There also is no merit in the further assertion that the judge erred in allowing the officer’s testimony that the selected photograph was that of the defendant. Defense counsel, properly cautioned by the judge not to probe the officer as to how he knew the defendant (there was a very real risk that the officer might state he had previously arrested the defendant),8 decided not to pursue the matter, withdrawing his earlier objection intending to challenge how the officer knew that the photograph was that of the defendant. The judge did not err, nor was trial counsel ineffective. Compare Commonwealth v. Fuller, 394 Mass. 251, 255-256 (1985).

Judgments affirmed.

The sentences imposed were (1) two and one-half years in the house of correction for the conviction of illegal possession of a firearm, and (2) after release from that sentence, a five-year term of probation for the assault by means of a dangerous weapon conviction.

There is no indication that the Commonwealth prosecuted the case under the “attempted battery” branch of assault. See, e.g., Commonwealth v. Richards, 363 Mass. 299, 303 (1973).

A number of partygoers remained in the hallway. Hearing “bangs” or “firecracker noises” and also screaming of people outside, one witness testified that he did not open the front door because he was “[s]cared.”

This witness testified that she “was yelling at him to stop” shooting. The defendant was facing her and there was a group of partygoers behind her at the doorway to the building.

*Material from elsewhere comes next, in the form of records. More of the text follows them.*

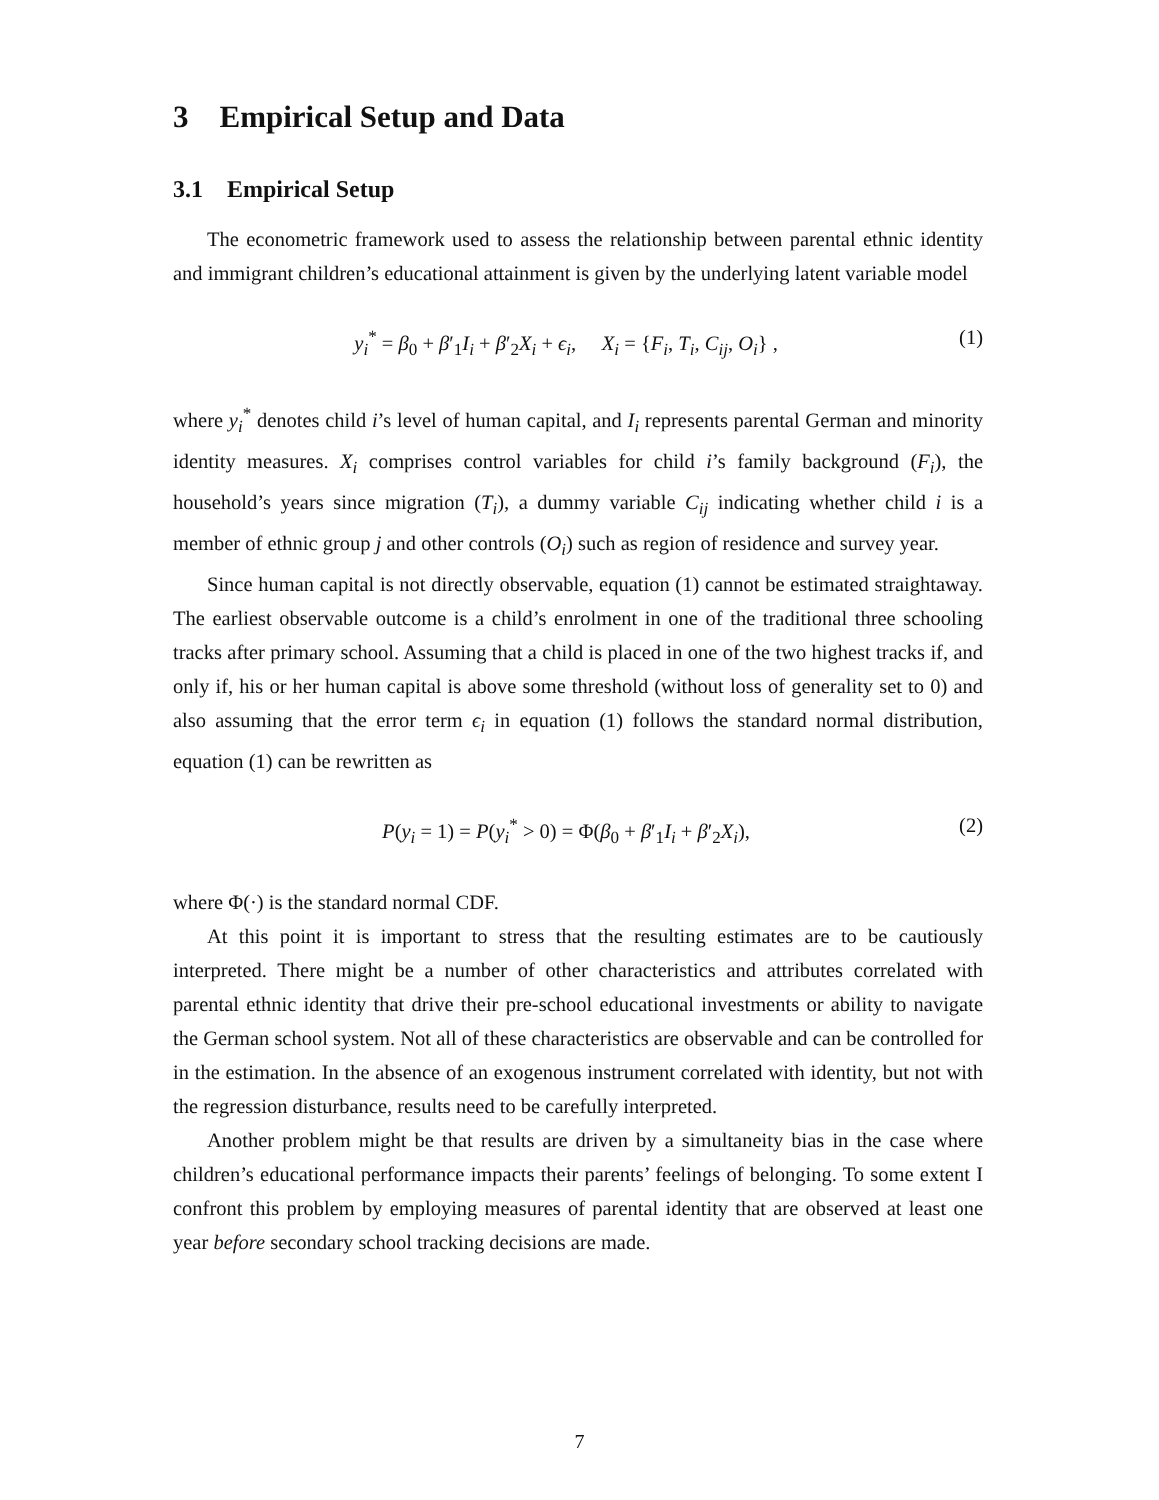3 Empirical Setup and Data
3.1 Empirical Setup
The econometric framework used to assess the relationship between parental ethnic identity and immigrant children’s educational attainment is given by the underlying latent variable model
y<sub>i</sub><sup>*</sup> = β<sub>0</sub> + β′<sub>1</sub>I<sub>i</sub> + β′<sub>2</sub>X<sub>i</sub> + ϵ<sub>i</sub>, X<sub>i</sub> = {F<sub>i</sub>, T<sub>i</sub>, C<sub>ij</sub>, O<sub>i</sub>} , (1)
where y<sub>i</sub><sup>*</sup> denotes child i’s level of human capital, and I<sub>i</sub> represents parental German and minority identity measures. X<sub>i</sub> comprises control variables for child i’s family background (F<sub>i</sub>), the household’s years since migration (T<sub>i</sub>), a dummy variable C<sub>ij</sub> indicating whether child i is a member of ethnic group j and other controls (O<sub>i</sub>) such as region of residence and survey year.
Since human capital is not directly observable, equation (1) cannot be estimated straightaway. The earliest observable outcome is a child’s enrolment in one of the traditional three schooling tracks after primary school. Assuming that a child is placed in one of the two highest tracks if, and only if, his or her human capital is above some threshold (without loss of generality set to 0) and also assuming that the error term ϵ<sub>i</sub> in equation (1) follows the standard normal distribution, equation (1) can be rewritten as
P(y<sub>i</sub> = 1) = P(y<sub>i</sub><sup>*</sup> > 0) = Φ(β<sub>0</sub> + β′<sub>1</sub>I<sub>i</sub> + β′<sub>2</sub>X<sub>i</sub>), (2)
where Φ(·) is the standard normal CDF.
At this point it is important to stress that the resulting estimates are to be cautiously interpreted. There might be a number of other characteristics and attributes correlated with parental ethnic identity that drive their pre-school educational investments or ability to navigate the German school system. Not all of these characteristics are observable and can be controlled for in the estimation. In the absence of an exogenous instrument correlated with identity, but not with the regression disturbance, results need to be carefully interpreted.
Another problem might be that results are driven by a simultaneity bias in the case where children’s educational performance impacts their parents’ feelings of belonging. To some extent I confront this problem by employing measures of parental identity that are observed at least one year before secondary school tracking decisions are made.
7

There is no merit in the defendant’s contention that the indictment should be narrowly construed and limited to “occupants.” He argues it would be unreasonable to infer that the partygoers inside the building would have had any apprehension of harm from the shots fired outside the building. He further claims that those who left the party and went into the street no longer were “occupants” and could not be considered victims.
The use of the word “occupants” in the indictment did not limit proper notice to the defendant of the charged crime or its essential elements, nor was he prejudiced in his defense. See generally Commonwealth v. Hobbs, 385 Mass. 863, 869-870 (1982), and cases cited; Commonwealth v. Kope, 30 Mass. App. Ct. 944, 945 (1991). Moreover, given the evidence of partygoers congregating at the doorway of the building in which the party was held, the distinction between these recent occupants and those still in the building is one of more form than substance.

The array was not introduced in evidence.

The officer identified the defendant in court.

The prosecutor stated at side bar that the photograph was taken “the last time [the defendant] was involved in a shooting and was arrested as a juvenile.”